One of my dearest friends became a senior-ita this week (her joke). To celebrate her milestone birthday, I took her on a bike ride. Kath hadn’t been on a bike for a couple decades at least, and it was on her wish list. I figured she’d be pretty wobbly to start and directed her to a spacious back lane to practice a little before hitting the seawall. But when she lifted her second foot off the ground, she rode like the wind. Kath credits her practice of other balancing activities, like Qigong, yoga and meditation for her steadiness.
We encountered quite a few surprises on our ride along the False Creek seawall. We ran into some of her kids, who were very surprised to see their mother on a bike. “Where are the training wheels?” one of them quipped. She just rang her bell proudly in reply.
Riding a bike gives you a very different perspective on the world. You’re above it all a little, but still in it too. You see things you may not notice otherwise. We saw a decomposing bulldozer, constructed from leftover, biodegradable panels from the Olympic Village by two Berlin artists and Emily Carr students. Right across from the bulldozer was the Grow Project, an urban gardening lab on the Village edges, headed up by artist Holly Schmidt. Both projects are presented by Other Sights for Artist’s Projects, an on-going series of artist’s works that look at sustainability in the South East False Creek development.

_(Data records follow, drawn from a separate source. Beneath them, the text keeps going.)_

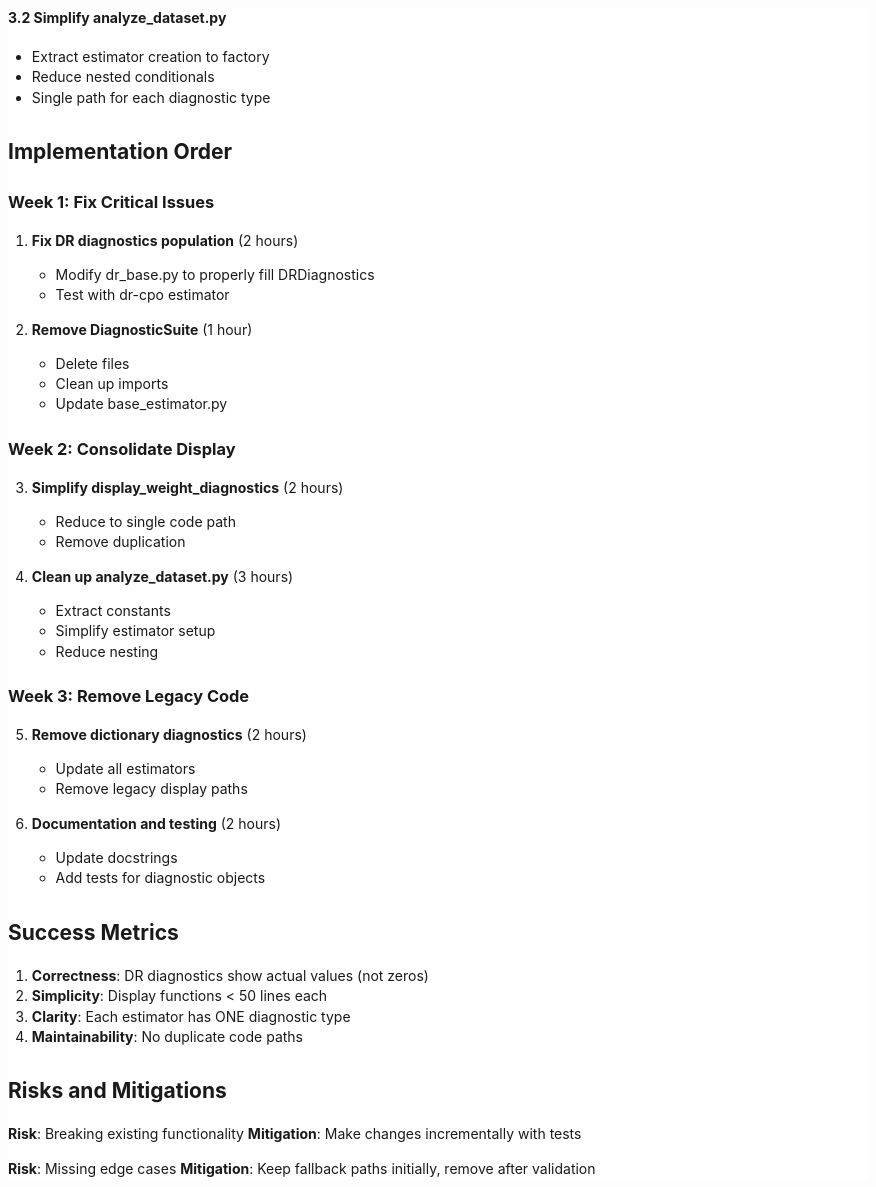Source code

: #### 3.2 Simplify analyze_dataset.py
- Extract estimator creation to factory
- Reduce nested conditionals
- Single path for each diagnostic type

## Implementation Order

### Week 1: Fix Critical Issues
1. **Fix DR diagnostics population** (2 hours)
   - Modify dr_base.py to properly fill DRDiagnostics
   - Test with dr-cpo estimator
   
2. **Remove DiagnosticSuite** (1 hour)
   - Delete files
   - Clean up imports
   - Update base_estimator.py

### Week 2: Consolidate Display
3. **Simplify display_weight_diagnostics** (2 hours)
   - Reduce to single code path
   - Remove duplication
   
4. **Clean up analyze_dataset.py** (3 hours)
   - Extract constants
   - Simplify estimator setup
   - Reduce nesting

### Week 3: Remove Legacy Code
5. **Remove dictionary diagnostics** (2 hours)
   - Update all estimators
   - Remove legacy display paths
   
6. **Documentation and testing** (2 hours)
   - Update docstrings
   - Add tests for diagnostic objects

## Success Metrics

1. **Correctness**: DR diagnostics show actual values (not zeros)
2. **Simplicity**: Display functions < 50 lines each
3. **Clarity**: Each estimator has ONE diagnostic type
4. **Maintainability**: No duplicate code paths

## Risks and Mitigations

**Risk**: Breaking existing functionality
**Mitigation**: Make changes incrementally with tests

**Risk**: Missing edge cases
**Mitigation**: Keep fallback paths initially, remove after validation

Seems art and land are meeting in a lot of places right now. Kath, an artist herself, told me about a series of courses and workshops being offered at Emily Carr, called the Second Nature lab. Turns out that’s curated by Holly Schmidt too. And this month, you can see a number of temporary land art installations on Granville Island by the Art is Land Network.
It’s good to shift gears and change our perspective from time to time. Taking the afternoon off to go for a ride with a friend sure helped me to maintain some balance. Part of the sustainability picture that is often neglected.